*** Opening The data ***

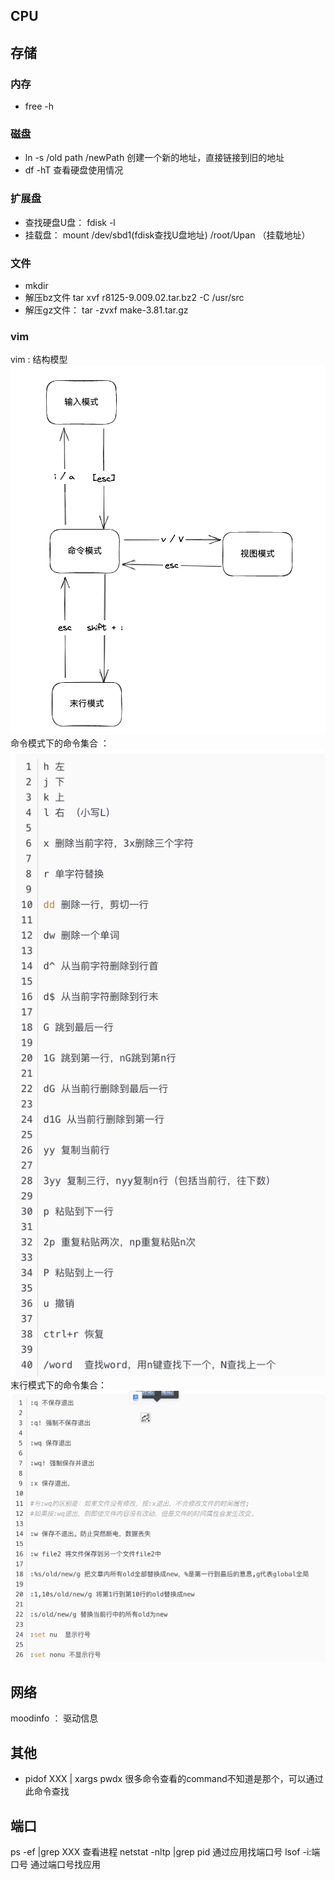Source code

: ## CPU 

## 存储
### 内存
* free -h

### 磁盘
* ln -s /old path /newPath 创建一个新的地址，直接链接到旧的地址
* df -hT 查看硬盘使用情况

### 扩展盘
* 查找硬盘U盘： fdisk -l
* 挂载盘： mount  /dev/sbd1(fdisk查找U盘地址) /root/Upan （挂载地址）

### 文件
* mkdir
* 解压bz文件 tar xvf r8125-9.009.02.tar.bz2  -C /usr/src
* 解压gz文件： tar -zvxf make-3.81.tar.gz

### vim
vim : 结构模型 ![](../resource/vim.png)
命令模式下的命令集合 ： ![](../resource/vim-命令.png)
末行模式下的命令集合： ![](../resource/vim-末行.png)

## 网络
moodinfo ： 驱动信息



## 其他
* pidof XXX | xargs pwdx 很多命令查看的command不知道是那个，可以通过此命令查找

## 端口
ps -ef |grep XXX 查看进程
netstat -nltp |grep pid 通过应用找端口号
lsof -i:端口号  通过端口号找应用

*** Closing The data ***

■ **Problem to solve**
Rewrite the source text of the material with each "grep" changed to "egrep" and everything else kept the same. Leave the picture out of your answer.

■ **Expected answer**
Source code

: ## CPU 

## 存储
### 内存
* free -h

### 磁盘
* ln -s /old path /newPath 创建一个新的地址，直接链接到旧的地址
* df -hT 查看硬盘使用情况

### 扩展盘
* 查找硬盘U盘： fdisk -l
* 挂载盘： mount  /dev/sbd1(fdisk查找U盘地址) /root/Upan （挂载地址）

### 文件
* mkdir
* 解压bz文件 tar xvf r8125-9.009.02.tar.bz2  -C /usr/src
* 解压gz文件： tar -zvxf make-3.81.tar.gz

### vim
vim : 结构模型 ![](../resource/vim.png)
命令模式下的命令集合 ： ![](../resource/vim-命令.png)
末行模式下的命令集合： ![](../resource/vim-末行.png)

## 网络
moodinfo ： 驱动信息



## 其他
* pidof XXX | xargs pwdx 很多命令查看的command不知道是那个，可以通过此命令查找

## 端口
ps -ef |egrep XXX 查看进程
netstat -nltp |egrep pid 通过应用找端口号
lsof -i:端口号  通过端口号找应用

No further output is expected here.